── Supplied entries

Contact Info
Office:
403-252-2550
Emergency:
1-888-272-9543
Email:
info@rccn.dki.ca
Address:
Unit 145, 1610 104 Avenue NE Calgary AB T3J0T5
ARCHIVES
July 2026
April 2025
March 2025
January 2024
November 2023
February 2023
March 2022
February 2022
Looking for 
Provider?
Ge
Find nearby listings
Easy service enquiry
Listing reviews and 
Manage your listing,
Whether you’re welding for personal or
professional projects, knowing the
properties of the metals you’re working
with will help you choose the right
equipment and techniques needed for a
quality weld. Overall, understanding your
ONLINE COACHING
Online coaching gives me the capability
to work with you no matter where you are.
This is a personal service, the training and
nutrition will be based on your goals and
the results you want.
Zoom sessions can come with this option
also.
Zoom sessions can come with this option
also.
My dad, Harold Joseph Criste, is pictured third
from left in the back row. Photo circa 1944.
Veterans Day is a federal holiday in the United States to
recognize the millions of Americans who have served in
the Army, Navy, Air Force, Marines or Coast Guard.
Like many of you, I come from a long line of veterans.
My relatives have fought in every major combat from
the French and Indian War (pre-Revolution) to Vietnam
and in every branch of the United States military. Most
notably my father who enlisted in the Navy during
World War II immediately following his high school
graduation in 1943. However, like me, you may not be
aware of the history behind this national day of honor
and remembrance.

────
── Supplied entries

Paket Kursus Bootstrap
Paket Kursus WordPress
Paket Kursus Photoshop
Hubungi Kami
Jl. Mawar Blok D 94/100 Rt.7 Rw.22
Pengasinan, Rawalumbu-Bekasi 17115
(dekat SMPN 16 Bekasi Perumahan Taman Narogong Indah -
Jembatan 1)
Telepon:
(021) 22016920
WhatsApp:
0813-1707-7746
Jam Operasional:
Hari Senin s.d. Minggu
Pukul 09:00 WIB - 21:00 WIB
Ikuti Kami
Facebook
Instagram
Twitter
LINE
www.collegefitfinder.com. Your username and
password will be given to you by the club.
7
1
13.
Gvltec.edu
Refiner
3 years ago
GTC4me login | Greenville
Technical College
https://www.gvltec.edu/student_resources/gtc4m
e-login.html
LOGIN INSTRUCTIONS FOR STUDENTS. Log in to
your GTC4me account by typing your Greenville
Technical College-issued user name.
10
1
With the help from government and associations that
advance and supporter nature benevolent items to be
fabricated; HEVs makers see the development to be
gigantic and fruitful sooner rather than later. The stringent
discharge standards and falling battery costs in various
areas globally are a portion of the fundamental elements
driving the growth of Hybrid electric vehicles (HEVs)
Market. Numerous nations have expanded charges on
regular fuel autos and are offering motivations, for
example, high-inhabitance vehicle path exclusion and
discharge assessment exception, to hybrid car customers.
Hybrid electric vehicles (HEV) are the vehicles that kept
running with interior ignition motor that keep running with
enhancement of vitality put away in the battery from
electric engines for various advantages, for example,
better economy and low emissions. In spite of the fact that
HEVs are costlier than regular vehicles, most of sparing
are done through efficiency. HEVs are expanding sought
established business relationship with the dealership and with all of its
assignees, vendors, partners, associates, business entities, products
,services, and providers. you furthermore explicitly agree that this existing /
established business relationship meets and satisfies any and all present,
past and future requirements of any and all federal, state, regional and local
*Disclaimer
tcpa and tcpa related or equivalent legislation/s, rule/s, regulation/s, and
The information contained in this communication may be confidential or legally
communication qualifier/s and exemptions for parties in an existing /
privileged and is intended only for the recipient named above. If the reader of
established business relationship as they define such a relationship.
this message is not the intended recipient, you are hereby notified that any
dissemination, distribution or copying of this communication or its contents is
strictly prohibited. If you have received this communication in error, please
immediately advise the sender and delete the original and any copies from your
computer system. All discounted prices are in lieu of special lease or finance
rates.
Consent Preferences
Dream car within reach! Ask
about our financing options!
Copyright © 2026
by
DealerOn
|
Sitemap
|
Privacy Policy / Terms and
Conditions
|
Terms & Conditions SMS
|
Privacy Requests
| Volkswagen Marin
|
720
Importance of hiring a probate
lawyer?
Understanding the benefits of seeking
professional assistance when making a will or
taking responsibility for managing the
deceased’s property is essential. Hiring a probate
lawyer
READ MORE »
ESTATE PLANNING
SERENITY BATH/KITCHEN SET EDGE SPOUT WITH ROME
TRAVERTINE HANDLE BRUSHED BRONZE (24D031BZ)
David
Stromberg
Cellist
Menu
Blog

────
── Supplied entries

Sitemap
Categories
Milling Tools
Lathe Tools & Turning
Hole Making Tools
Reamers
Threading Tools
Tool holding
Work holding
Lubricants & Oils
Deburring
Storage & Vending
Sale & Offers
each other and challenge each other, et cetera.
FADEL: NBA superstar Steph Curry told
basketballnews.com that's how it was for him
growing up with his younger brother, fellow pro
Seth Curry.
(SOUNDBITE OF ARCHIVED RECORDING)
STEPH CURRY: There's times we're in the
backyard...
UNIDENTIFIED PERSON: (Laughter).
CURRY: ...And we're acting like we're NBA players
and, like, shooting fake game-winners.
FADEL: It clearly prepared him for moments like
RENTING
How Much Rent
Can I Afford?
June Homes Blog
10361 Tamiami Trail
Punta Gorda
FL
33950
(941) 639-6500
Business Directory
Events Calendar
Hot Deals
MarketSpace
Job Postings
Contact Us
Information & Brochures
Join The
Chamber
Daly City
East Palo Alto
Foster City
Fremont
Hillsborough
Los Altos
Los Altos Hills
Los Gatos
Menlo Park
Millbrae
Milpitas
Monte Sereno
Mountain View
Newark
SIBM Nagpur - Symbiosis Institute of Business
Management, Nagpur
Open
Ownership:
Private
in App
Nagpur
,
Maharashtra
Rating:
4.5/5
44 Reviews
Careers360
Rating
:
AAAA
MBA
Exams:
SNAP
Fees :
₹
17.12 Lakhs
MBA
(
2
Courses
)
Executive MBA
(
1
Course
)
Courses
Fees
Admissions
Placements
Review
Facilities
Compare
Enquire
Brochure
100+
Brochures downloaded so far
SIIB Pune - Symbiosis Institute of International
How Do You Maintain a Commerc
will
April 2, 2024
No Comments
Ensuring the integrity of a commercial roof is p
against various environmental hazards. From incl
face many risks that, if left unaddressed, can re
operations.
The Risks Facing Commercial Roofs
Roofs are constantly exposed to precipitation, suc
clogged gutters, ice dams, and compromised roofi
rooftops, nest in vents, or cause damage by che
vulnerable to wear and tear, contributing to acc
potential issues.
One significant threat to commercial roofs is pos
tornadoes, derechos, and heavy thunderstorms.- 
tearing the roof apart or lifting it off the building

────

=== What this task involves ===
Recast the lines in the listing from the line with "Contact Info" to the line with "This is a personal service, the training and", both included, as a JSON list of strings with one string per line and no blank lines.

=== Written solution ===
[
  "Contact Info",
  "Office:",
  "403-252-2550",
  "Emergency:",
  "1-888-272-9543",
  "Email:",
  "info@rccn.dki.ca",
  "Address:",
  "Unit 145, 1610 104 Avenue NE Calgary AB T3J0T5",
  "ARCHIVES",
  "July 2026",
  "April 2025",
  "March 2025",
  "January 2024",
  "November 2023",
  "February 2023",
  "March 2022",
  "February 2022",
  "Looking for ",
  "Provider?",
  "Ge",
  "Find nearby listings",
  "Easy service enquiry",
  "Listing reviews and ",
  "Manage your listing,",
  "Whether you’re welding for personal or",
  "professional projects, knowing the",
  "properties of the metals you’re working",
  "with will help you choose the right",
  "equipment and techniques needed for a",
  "quality weld. Overall, understanding your",
  "ONLINE COACHING",
  "Online coaching gives me the capability",
  "to work with you no matter where you are.",
  "This is a personal service, the training and"
]